GMs have been making up the settting in response to play ever since the first time Gygax or Arneson or whomever said - "I wonder what's in the neighbourhood of this dungeon - I'd better write up a village". The City of Greyhawk clearly was conceived of by Gyggax efore its history was. Etc.
And filling in backstory after the event is an utterly routine feature of serial fiction.
The Baron's an NPC. The DM runs the NPCs. Thus, if the Baron did something then by extension I as DM did it.
This just seems confused.
If the Baron does something, that doesn't mean the GM did that thing. Sauron killed Elendil. Tolkien wrote a story about Sauron killing Elendil.
In terms of the relatonship between backstory, GM narration thereof, and the way that play of the game works, the GM can just as easily narrate that the Baron did such-and-such
as part of narrating the consequence of a player's failed check, as decide on it secretly in advance and then use that decision as the basis for deteriming that the player's action declaration for his/her PC fails.
The GM is doing quite different things in each case, but what the baron did remains the same in either case.

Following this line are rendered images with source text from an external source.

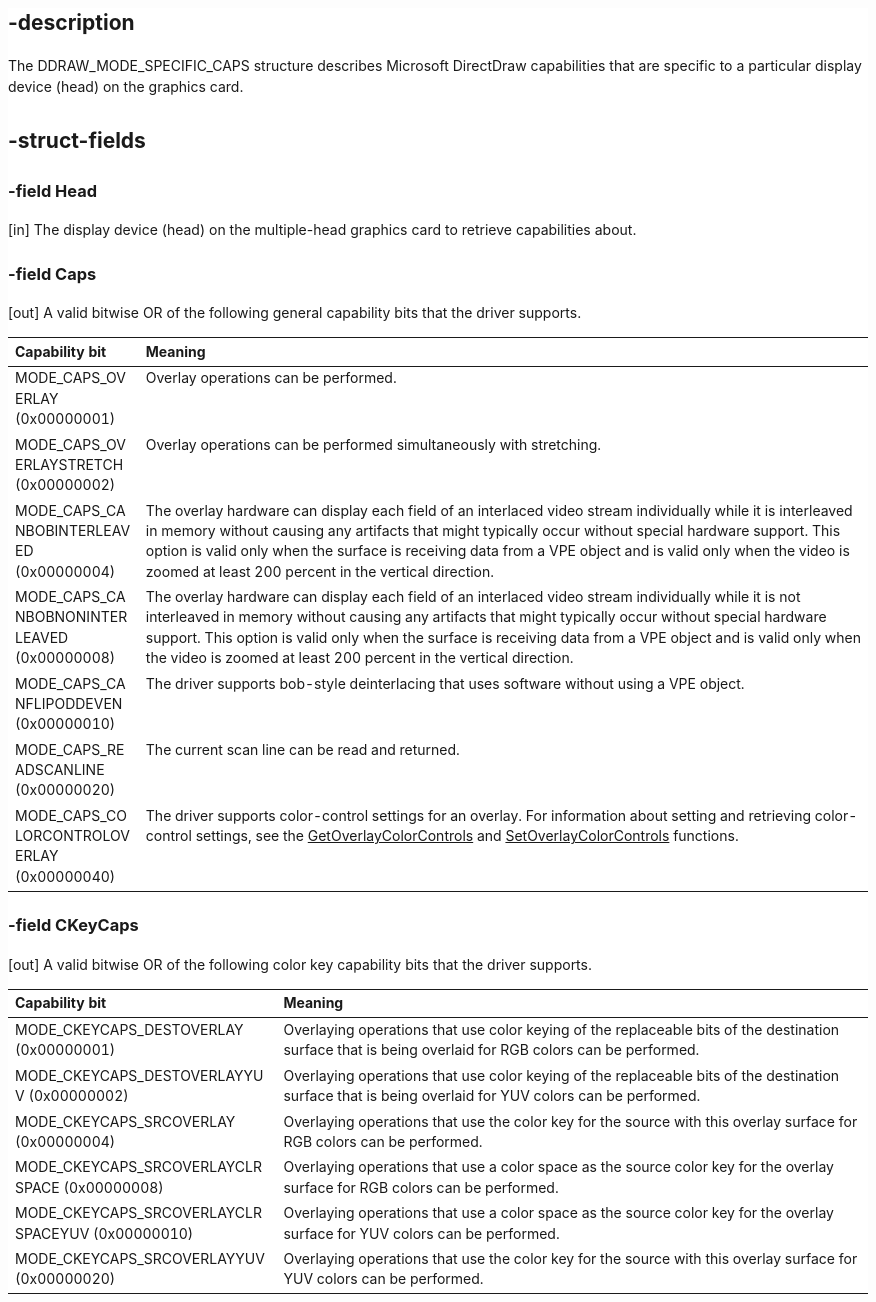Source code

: 
## -description


The DDRAW_MODE_SPECIFIC_CAPS structure describes Microsoft DirectDraw capabilities that are specific to a particular display device (head) on the graphics card.


## -struct-fields




### -field Head

[in] The display device (head) on the multiple-head graphics card to retrieve capabilities about.


### -field Caps

[out] A valid bitwise OR of the following general capability bits that the driver supports.

| **Capability bit** | **Meaning** | 
|:--|:--|
| MODE_CAPS_OVERLAY (0x00000001) | Overlay operations can be performed. | 
| MODE_CAPS_OVERLAYSTRETCH (0x00000002) | Overlay operations can be performed simultaneously with stretching. | 
| MODE_CAPS_CANBOBINTERLEAVED (0x00000004) | The overlay hardware can display each field of an interlaced video stream individually while it is interleaved in memory without causing any artifacts that might typically occur without special hardware support. This option is valid only when the surface is receiving data from a VPE object and is valid only when the video is zoomed at least 200 percent in the vertical direction. | 
| MODE_CAPS_CANBOBNONINTERLEAVED (0x00000008) | The overlay hardware can display each field of an interlaced video stream individually while it is not interleaved in memory without causing any artifacts that might typically occur without special hardware support. This option is valid only when the surface is receiving data from a VPE object and is valid only when the video is zoomed at least 200 percent in the vertical direction. | 
| MODE_CAPS_CANFLIPODDEVEN (0x00000010) | The driver supports bob-style deinterlacing that uses software without using a VPE object. | 
| MODE_CAPS_READSCANLINE (0x00000020) | The current scan line can be read and returned. | 
| MODE_CAPS_COLORCONTROLOVERLAY (0x00000040) | The driver supports color-control settings for an overlay. For information about setting and retrieving color-control settings, see the [GetOverlayColorControls](https://msdn.microsoft.com/23b15bb5-4394-406b-8869-f9d1e4e2b539) and [SetOverlayColorControls](https://msdn.microsoft.com/c2723c57-44eb-4866-9381-a3a341996989) functions. | 


### -field CKeyCaps

[out] A valid bitwise OR of the following color key capability bits that the driver supports.

| **Capability bit** | **Meaning** | 
|:--|:--|
| MODE_CKEYCAPS_DESTOVERLAY (0x00000001) | Overlaying operations that use color keying of the replaceable bits of the destination surface that is being overlaid for RGB colors can be performed. | 
| MODE_CKEYCAPS_DESTOVERLAYYUV (0x00000002) | Overlaying operations that use color keying of the replaceable bits of the destination surface that is being overlaid for YUV colors can be performed. | 
| MODE_CKEYCAPS_SRCOVERLAY (0x00000004) | Overlaying operations that use the color key for the source with this overlay surface for RGB colors can be performed. | 
| MODE_CKEYCAPS_SRCOVERLAYCLRSPACE (0x00000008) | Overlaying operations that use a color space as the source color key for the overlay surface for RGB colors can be performed. | 
| MODE_CKEYCAPS_SRCOVERLAYCLRSPACEYUV (0x00000010) | Overlaying operations that use a color space as the source color key for the overlay surface for YUV colors can be performed. | 
| MODE_CKEYCAPS_SRCOVERLAYYUV (0x00000020) | Overlaying operations that use the color key for the source with this overlay surface for YUV colors can be performed. | 

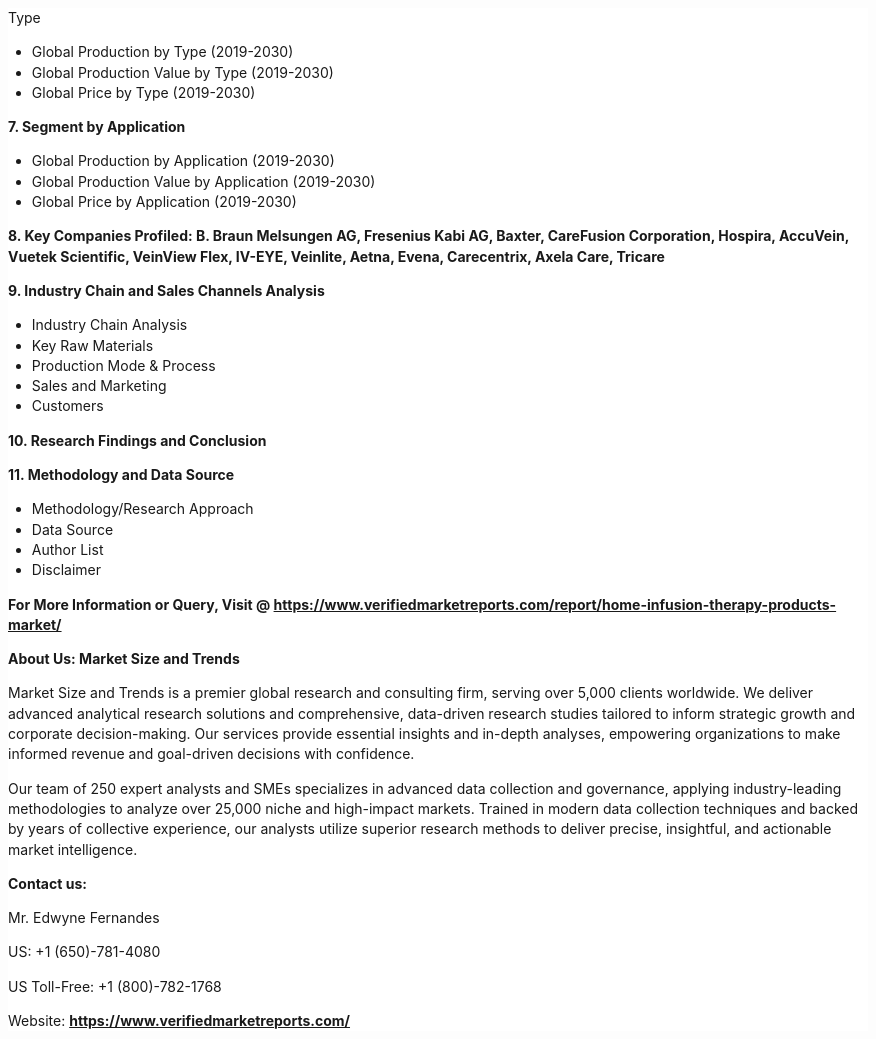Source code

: Type</strong></p><ul><li>Global Production by Type (2019-2030)</li><li>Global Production Value by Type (2019-2030)</li><li>Global Price by Type (2019-2030)</li></ul><p><strong>7. Segment by Application</strong></p><ul><li>Global Production by Application (2019-2030)</li><li>Global Production Value by Application (2019-2030)</li><li>Global Price by Application (2019-2030)</li></ul><p><strong>8. Key Companies Profiled: B. Braun Melsungen AG, Fresenius Kabi AG, Baxter, CareFusion Corporation, Hospira, AccuVein, Vuetek Scientific, VeinView Flex, IV-EYE, Veinlite, Aetna, Evena, Carecentrix, Axela Care, Tricare</strong></p><p><strong>9. Industry Chain and Sales Channels Analysis</strong></p><ul><li>Industry Chain Analysis</li><li>Key Raw Materials</li><li>Production Mode &amp; Process</li><li>Sales and Marketing</li><li>Customers</li></ul><p><strong>10. Research Findings and Conclusion</strong></p><p><strong>11. Methodology and Data Source</strong></p><ul><li>Methodology/Research Approach</li><li>Data Source</li><li>Author List</li><li>Disclaimer</li></ul></p><p><strong>For More Information or Query, Visit @ <a href="https://www.verifiedmarketreports.com/report/home-infusion-therapy-products-market/">https://www.verifiedmarketreports.com/report/home-infusion-therapy-products-market/</a></strong></p><p><strong>About Us: Market Size and Trends</strong></p><p>Market Size and Trends is a premier global research and consulting firm, serving over 5,000 clients worldwide. We deliver advanced analytical research solutions and comprehensive, data-driven research studies tailored to inform strategic growth and corporate decision-making. Our services provide essential insights and in-depth analyses, empowering organizations to make informed revenue and goal-driven decisions with confidence.</p><p>Our team of 250 expert analysts and SMEs specializes in advanced data collection and governance, applying industry-leading methodologies to analyze over 25,000 niche and high-impact markets. Trained in modern data collection techniques and backed by years of collective experience, our analysts utilize superior research methods to deliver precise, insightful, and actionable market intelligence.</p><p><strong>Contact us:</strong></p><p>Mr. Edwyne Fernandes</p><p>US: +1 (650)-781-4080</p><p>US Toll-Free: +1 (800)-782-1768</p><p>Website: <strong><a href="https://www.verifiedmarketreports.com/">https://www.verifiedmarketreports.com/</a></strong></p>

This is why it is helpful to analysis to distinguish the doings of (real) GMs from the doings of (imaginary) NPCs. If we don't, it's very hard to talk coherently about what is driving the game: we end up with assertions like "The baron cause such-and-such to happen in the game", when the baron in fact (being imaginary) exercised no causal power on anyone ever.
This point is pretty well recognised when it comes to alignment and characterisation - ie most RPGers recognise that "I was playing in character" isn't a good reason to explain anti-social play, because the character isn't real, and it is the
player who has to take responsibility for the choices s/he made.

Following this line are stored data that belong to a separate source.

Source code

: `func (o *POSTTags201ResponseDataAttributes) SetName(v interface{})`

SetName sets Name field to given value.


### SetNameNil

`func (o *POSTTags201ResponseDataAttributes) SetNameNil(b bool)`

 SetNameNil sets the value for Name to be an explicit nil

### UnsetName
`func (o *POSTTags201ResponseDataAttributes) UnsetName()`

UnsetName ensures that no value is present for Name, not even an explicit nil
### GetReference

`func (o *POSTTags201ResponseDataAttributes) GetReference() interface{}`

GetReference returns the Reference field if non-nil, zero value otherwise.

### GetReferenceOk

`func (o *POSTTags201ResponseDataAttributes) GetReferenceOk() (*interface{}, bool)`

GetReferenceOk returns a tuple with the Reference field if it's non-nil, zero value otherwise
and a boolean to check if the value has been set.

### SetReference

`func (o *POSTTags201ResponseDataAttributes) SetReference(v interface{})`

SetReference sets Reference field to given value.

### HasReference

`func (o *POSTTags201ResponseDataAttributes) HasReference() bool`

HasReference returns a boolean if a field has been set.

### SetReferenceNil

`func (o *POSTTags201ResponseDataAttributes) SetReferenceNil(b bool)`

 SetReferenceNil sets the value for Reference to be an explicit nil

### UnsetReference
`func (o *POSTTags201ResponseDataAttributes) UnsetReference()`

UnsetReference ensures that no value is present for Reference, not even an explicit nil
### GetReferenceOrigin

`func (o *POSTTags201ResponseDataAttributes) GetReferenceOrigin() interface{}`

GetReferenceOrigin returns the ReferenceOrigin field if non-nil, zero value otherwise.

Exactly the same point applies in other contexts too. The fiction doesn't write itself. It gets written by someone, via some process. And we can't identify or talk about that process if all we talk about are the imagined causal powers of imaginary people.

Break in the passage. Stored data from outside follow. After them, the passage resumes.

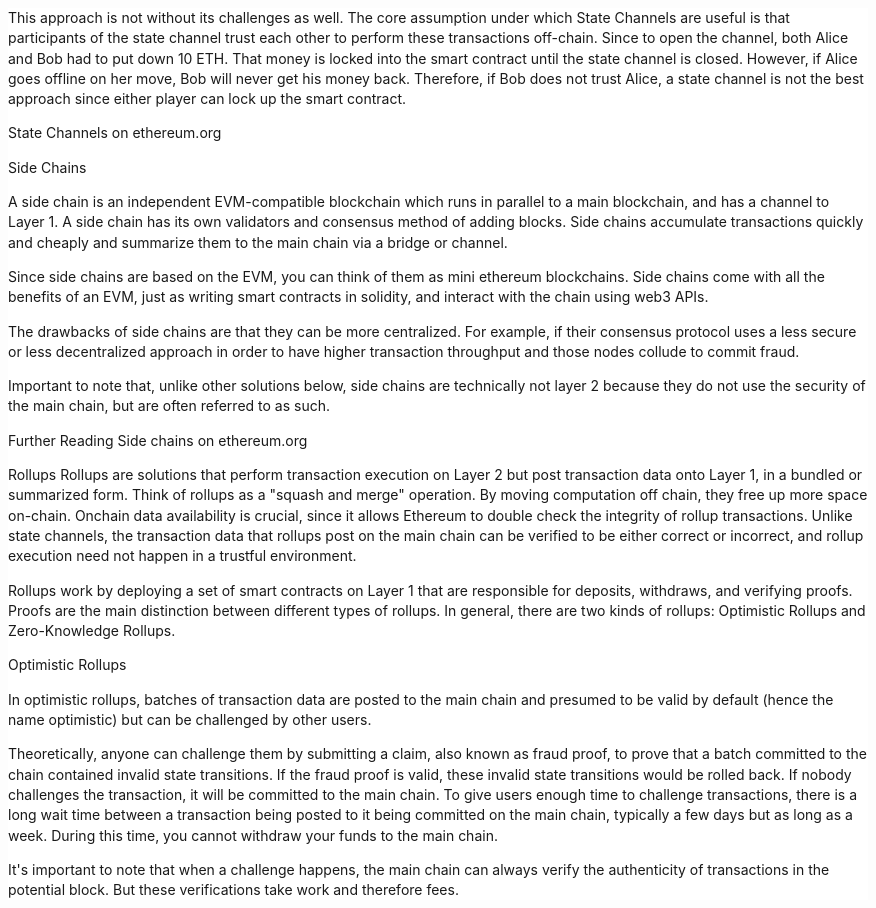This approach is not without its challenges as well. The core assumption under which State Channels are useful is that participants of the state channel trust each other to perform these transactions off-chain. Since to open the channel, both Alice and Bob had to put down 10 ETH. That money is locked into the smart contract until the state channel is closed. However, if Alice goes offline on her move, Bob will never get his money back. Therefore, if Bob does not trust Alice, a state channel is not the best approach since either player can lock up the smart contract.

State Channels on ethereum.org

Side Chains


A side chain is an independent EVM-compatible blockchain which runs in parallel to a main blockchain, and has a channel to Layer 1. A side chain has its own validators and consensus method of adding blocks. Side chains accumulate transactions quickly and cheaply and summarize them to the main chain via a bridge or channel.

Since side chains are based on the EVM, you can think of them as mini ethereum blockchains. Side chains come with all the benefits of an EVM, just as writing smart contracts in solidity, and interact with the chain using web3 APIs.

The drawbacks of side chains are that they can be more centralized. For example, if their consensus protocol uses a less secure or less decentralized approach in order to have higher transaction throughput and those nodes collude to commit fraud.

Important to note that, unlike other solutions below, side chains are technically not layer 2 because they do not use the security of the main chain, but are often referred to as such.

Further Reading
Side chains on ethereum.org

Rollups
Rollups are solutions that perform transaction execution on Layer 2 but post transaction data onto Layer 1, in a bundled or summarized form. Think of rollups as a "squash and merge" operation. By moving computation off chain, they free up more space on-chain. Onchain data availability is crucial, since it allows Ethereum to double check the integrity of rollup transactions. Unlike state channels, the transaction data that rollups post on the main chain can be verified to be either correct or incorrect, and rollup execution need not happen in a trustful environment.

Rollups work by deploying a set of smart contracts on Layer 1 that are responsible for deposits, withdraws, and verifying proofs. Proofs are the main distinction between different types of rollups. In general, there are two kinds of rollups: Optimistic Rollups and Zero-Knowledge Rollups.

Optimistic Rollups


In optimistic rollups, batches of transaction data are posted to the main chain and presumed to be valid by default (hence the name optimistic) but can be challenged by other users.

Theoretically, anyone can challenge them by submitting a claim, also known as fraud proof, to prove that a batch committed to the chain contained invalid state transitions. If the fraud proof is valid, these invalid state transitions would be rolled back. If nobody challenges the transaction, it will be committed to the main chain. To give users enough time to challenge transactions, there is a long wait time between a transaction being posted to it being committed on the main chain, typically a few days but as long as a week. During this time, you cannot withdraw your funds to the main chain.

It's important to note that when a challenge happens, the main chain can always verify the authenticity of transactions in the potential block. But these verifications take work and therefore fees.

A book author, playwright or screen-writer has the huge advantage of knowing where the end will be before they start, and of knowing or alone determining the path taken to get there. This gives them the ability to write whatever bits strike their fancy and then tie those bits together later. The reader/viewer obviously doesn't know any of this, they just get to enjoy the finished product.
<snip>
What this forces, however, is a different approach to authorship (usually) by the DM; in that this world or setting the PCs are bashing around in has to be robust enough to withstand what they do to it, it has to be internally consistent and maintain that throughout, and it has to be alive in that it's constantly changing no matter what the PCs do to it.
<snip>
So, while in an authored work it's (usually) easy to see the cause-and-effect in the end even if they weren't authored in that order, in an RPG the cause has to be in place first to both allow for the effect to happen later and - in some situations - allow the cause to itself be noticed and interacted with. And that's the DM's job.
None of this is "forced".
The setting doesn't have to be "constantly changing" - until the PCs visit place X, I as a GM don't even have to turn my mind to it. And when they do, I can make up or drop in whatever seems reasonable - and if they never come back to place X again, that's the end of it. And for X to be "robust enough" to withstand what the PCs do to it, all I need is a few key descriptions and some action resolution mechanics.
Pages of backstory simply aren't necessary to any of this.